The three children and Father Whipper

This is the best-known legend about Saint Nicholas, and the reason he became the patron saint of children. There are numerous songs and poems about him, and different accounts of the story, but this is the original, best-known version. Look out for the three children and the evil butcher on Saint Nicholas’s float during the processions.

The legend of the three children

Three children went out to glean food. On their way home, they lost their way. After walking for a long time, they saw lights shining from a house. It was a butcher’s shop. The butcher welcomed them in and gave them food and a place to sleep for the night. Once they were sound asleep, he slit the children’s throats, cut them into little pieces and put them in a barrel of salt.

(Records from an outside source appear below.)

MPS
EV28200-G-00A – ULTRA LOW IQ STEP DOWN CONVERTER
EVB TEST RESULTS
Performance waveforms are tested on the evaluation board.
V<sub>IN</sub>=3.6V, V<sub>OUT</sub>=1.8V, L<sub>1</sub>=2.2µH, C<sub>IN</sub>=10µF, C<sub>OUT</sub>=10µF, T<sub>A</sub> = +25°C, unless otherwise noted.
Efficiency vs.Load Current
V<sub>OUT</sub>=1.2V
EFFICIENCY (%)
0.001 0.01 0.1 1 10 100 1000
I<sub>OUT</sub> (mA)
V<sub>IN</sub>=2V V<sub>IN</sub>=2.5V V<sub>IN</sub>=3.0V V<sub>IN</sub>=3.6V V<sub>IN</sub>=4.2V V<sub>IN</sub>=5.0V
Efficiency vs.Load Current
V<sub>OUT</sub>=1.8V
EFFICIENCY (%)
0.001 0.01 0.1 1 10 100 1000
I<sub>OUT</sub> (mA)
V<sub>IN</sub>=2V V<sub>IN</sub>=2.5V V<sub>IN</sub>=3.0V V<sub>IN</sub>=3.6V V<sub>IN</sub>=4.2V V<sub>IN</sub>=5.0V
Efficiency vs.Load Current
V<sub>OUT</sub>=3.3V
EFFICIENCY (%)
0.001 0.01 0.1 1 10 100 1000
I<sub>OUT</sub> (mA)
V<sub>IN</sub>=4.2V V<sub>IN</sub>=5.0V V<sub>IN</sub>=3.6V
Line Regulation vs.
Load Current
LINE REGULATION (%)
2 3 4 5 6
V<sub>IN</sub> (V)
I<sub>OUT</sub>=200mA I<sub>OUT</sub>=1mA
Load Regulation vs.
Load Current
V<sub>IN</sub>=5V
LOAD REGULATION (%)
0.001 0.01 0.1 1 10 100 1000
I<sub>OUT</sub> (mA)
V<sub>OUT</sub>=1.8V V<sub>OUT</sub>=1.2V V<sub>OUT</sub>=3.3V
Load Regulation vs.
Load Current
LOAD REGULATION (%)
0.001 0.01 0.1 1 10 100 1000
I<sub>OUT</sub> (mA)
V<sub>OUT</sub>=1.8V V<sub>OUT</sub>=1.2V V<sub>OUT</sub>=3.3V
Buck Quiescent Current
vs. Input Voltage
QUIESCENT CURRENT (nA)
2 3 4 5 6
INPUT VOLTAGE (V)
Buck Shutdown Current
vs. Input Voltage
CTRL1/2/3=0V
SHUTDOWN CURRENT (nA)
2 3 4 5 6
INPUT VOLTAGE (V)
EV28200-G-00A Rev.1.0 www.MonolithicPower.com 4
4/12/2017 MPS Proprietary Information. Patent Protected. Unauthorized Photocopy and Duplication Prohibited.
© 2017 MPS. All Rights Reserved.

Several years passed. Saint Nicholas heard about the three little children. He went to see the evil butcher, and asked for a piece of salted meat to eat. Seeing the colour drain from the butcher’s face, the Saint blessed the barrel and opened it up. The children climbed out, fresh as daisies, saying how well they had slept.

Father Whipper

Father Whipper’s job is to decide whether children have been good, and threaten the naughty ones. He is a bogeyman. He puts the naughty children in the wicker basket he carries on his back

This legend appears to have originated in Metz in 1552, when the city was besieged by King Charles V’s troops. The Corporation of Tanners created a character, a cross between an ogre and a scarecrow, who was supposed to represent the king.

In German-speaking Moselle, Father Whipper is called Hans Trapp; in Alsace Bossue he is represented by an evil spirit called Mullewitz. Other people say that he is the butcher from the legend of Saint Nicholas. In Bavaria and Austria, he is called Krampus (meaning hook).